-
Warming "threat": The rate of change has never been as fast as it is today. Photo: Glenn Campbell


The Earth is warming so rapidly that unless humans can
arrest the trend, we risk becoming ''extinct'' as a species, a leading
Australian health academic has warned.


Helen Berry, associate dean in the faculty of health at the
University of Canberra, said while the Earth has been warmer and colder
at different points in the planet's history, the rate of change has
never been as fast as it is today.


''What is remarkable, and alarming, is the speed of the
change since the 1970s, when we started burning a lot of fossil fuels in
a massive way,'' she said. ''We can't possibly evolve to match this
rate [of warming] and, unless we get control of it, it will mean our
extinction eventually.''



Professor Berry is one of three leading academics who have
contributed to the health chapter of a Intergovernmental Panel on
Climate Change (IPCC) report due on Monday. She and co-authors Tony
McMichael, of the Australian National University, and Colin Butler, of
the University of Canberra, have outlined the health risks of rapid
global warming in a companion piece for The Conversation,
also published on Monday. The three warn that the adverse effects on
population health and social stability have been ''missing from the
discussion'' on climate change.

Extracted information:
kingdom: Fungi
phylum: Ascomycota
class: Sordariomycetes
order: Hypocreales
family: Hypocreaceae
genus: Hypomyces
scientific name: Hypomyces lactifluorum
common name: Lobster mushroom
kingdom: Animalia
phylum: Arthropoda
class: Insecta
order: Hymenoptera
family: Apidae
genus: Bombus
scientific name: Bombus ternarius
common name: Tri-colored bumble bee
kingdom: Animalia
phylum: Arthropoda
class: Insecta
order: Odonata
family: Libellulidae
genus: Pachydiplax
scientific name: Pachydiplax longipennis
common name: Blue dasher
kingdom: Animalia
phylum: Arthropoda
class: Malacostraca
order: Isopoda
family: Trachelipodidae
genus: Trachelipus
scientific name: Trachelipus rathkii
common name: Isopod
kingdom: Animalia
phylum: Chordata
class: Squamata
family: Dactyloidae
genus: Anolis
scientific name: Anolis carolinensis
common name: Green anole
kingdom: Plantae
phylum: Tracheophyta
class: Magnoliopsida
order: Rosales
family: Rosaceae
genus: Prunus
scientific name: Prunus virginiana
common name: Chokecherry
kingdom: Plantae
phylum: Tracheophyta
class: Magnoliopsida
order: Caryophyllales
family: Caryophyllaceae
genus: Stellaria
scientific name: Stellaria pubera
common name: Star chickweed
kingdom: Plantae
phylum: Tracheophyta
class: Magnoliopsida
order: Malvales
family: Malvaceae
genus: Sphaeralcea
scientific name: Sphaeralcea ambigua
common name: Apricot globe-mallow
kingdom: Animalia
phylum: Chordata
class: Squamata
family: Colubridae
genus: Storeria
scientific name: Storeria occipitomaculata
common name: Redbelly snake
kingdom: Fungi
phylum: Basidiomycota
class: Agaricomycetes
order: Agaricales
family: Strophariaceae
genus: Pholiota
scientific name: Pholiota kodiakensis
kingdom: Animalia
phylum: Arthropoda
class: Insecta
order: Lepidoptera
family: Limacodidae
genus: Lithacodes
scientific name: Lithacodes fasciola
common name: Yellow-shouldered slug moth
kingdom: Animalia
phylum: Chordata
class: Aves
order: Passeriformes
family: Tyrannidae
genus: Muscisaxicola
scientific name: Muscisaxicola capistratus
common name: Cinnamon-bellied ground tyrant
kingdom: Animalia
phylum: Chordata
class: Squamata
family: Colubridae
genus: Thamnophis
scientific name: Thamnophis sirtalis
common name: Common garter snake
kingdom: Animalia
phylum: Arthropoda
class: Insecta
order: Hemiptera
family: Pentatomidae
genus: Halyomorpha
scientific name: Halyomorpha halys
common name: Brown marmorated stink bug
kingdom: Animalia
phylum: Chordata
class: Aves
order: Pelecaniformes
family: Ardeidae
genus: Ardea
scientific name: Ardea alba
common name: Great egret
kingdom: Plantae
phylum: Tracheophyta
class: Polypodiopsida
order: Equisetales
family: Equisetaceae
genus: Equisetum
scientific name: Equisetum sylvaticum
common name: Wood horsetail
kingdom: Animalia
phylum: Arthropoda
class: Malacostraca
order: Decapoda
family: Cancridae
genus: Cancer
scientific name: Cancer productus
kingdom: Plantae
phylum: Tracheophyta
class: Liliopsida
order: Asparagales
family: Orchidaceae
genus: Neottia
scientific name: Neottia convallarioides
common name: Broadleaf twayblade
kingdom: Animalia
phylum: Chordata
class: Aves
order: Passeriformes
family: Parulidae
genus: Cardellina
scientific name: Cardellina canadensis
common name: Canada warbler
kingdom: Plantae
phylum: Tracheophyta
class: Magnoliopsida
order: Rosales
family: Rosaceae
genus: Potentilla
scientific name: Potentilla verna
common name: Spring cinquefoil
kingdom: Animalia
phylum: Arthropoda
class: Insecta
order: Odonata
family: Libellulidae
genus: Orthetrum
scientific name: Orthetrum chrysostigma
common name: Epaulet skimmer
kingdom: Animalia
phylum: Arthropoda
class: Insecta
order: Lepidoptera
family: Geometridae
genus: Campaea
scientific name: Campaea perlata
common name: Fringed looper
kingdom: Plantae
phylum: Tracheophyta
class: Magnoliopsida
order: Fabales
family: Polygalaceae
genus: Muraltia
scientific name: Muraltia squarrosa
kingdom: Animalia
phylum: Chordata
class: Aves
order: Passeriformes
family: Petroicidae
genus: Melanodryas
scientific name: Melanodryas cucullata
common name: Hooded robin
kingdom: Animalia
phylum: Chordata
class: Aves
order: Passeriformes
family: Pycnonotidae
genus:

Problem A:
In the article on climate warming and health above, rewrite the paragraph beginning "Professor Berry is one of three leading academics" as a short bulleted list that keeps its main facts.
Problem B:
According to the article on climate warming and health, at which institution is Tony McMichael based?
Problem C:
Continue the article on climate warming and health from the point where it stops.

Exercise answer A:
- Professor Berry is one of three leading academics who contributed to the health chapter of an Intergovernmental Panel on Climate Change (IPCC) report due on Monday.
- Her co-authors are Tony McMichael of the Australian National University and Colin Butler of the University of Canberra.
- The three outlined the health risks of rapid global warming in a companion piece for The Conversation, also published on Monday.
- They warn that the adverse effects on population health and social stability have been "missing from the discussion" on climate change.

Exercise answer B:
The Australian National University.

Exercise answer C:
''Human-driven climate change poses a great threat,
unprecedented in type and scale, to wellbeing, health and perhaps even
to human survival,'' they write.




They predict that the greatest challenges will come from
undernutrition and impaired child development from reduced food yields;
hospitalisations and deaths due to intense heatwaves, fires and other
weather-related disasters; and the spread of infectious diseases.




They warn the ''largest impacts'' will be on poorer and
vulnerable populations, winding back recent hard-won gains of social
development programs.




Projecting to an average global warming of 4 degrees by 2100,
they say ''people won't be able to cope, let alone work productively,
in the hottest parts of the year''.




They say that action on climate change would produce
''extremely large health benefits'', which would greatly outweigh the
costs of curbing emission growth.




A leaked draft of the IPCC report notes that a warming
climate would lead to fewer cold weather-related deaths but the benefits
would be ''greatly'' outweighed by the impacts of more frequent heat
extremes. Under a high emissions scenario, some land regions will
experience temperatures four to seven degrees higher than pre-industrial
times, the report said.




While some adaptive measures are possible, limits to humans'
ability to regulate heat will affect health and potentially cut global
productivity in the warmest months by 40 per cent by 2100.




Body temperatures rising above 38 degrees impair physical and
cognitive functions, while risks of organ damage, loss of consciousness
and death increase sharply above 40.6 degrees, the draft report said.

Farm
crops and livestock will also struggle with thermal and water stress.
Staple crops such as corn, rice, wheat and soybeans are assumed to face a
temperature limit of 40-45 degrees, with temperature thresholds for key
sowing stages near or below 35 degrees, the report said.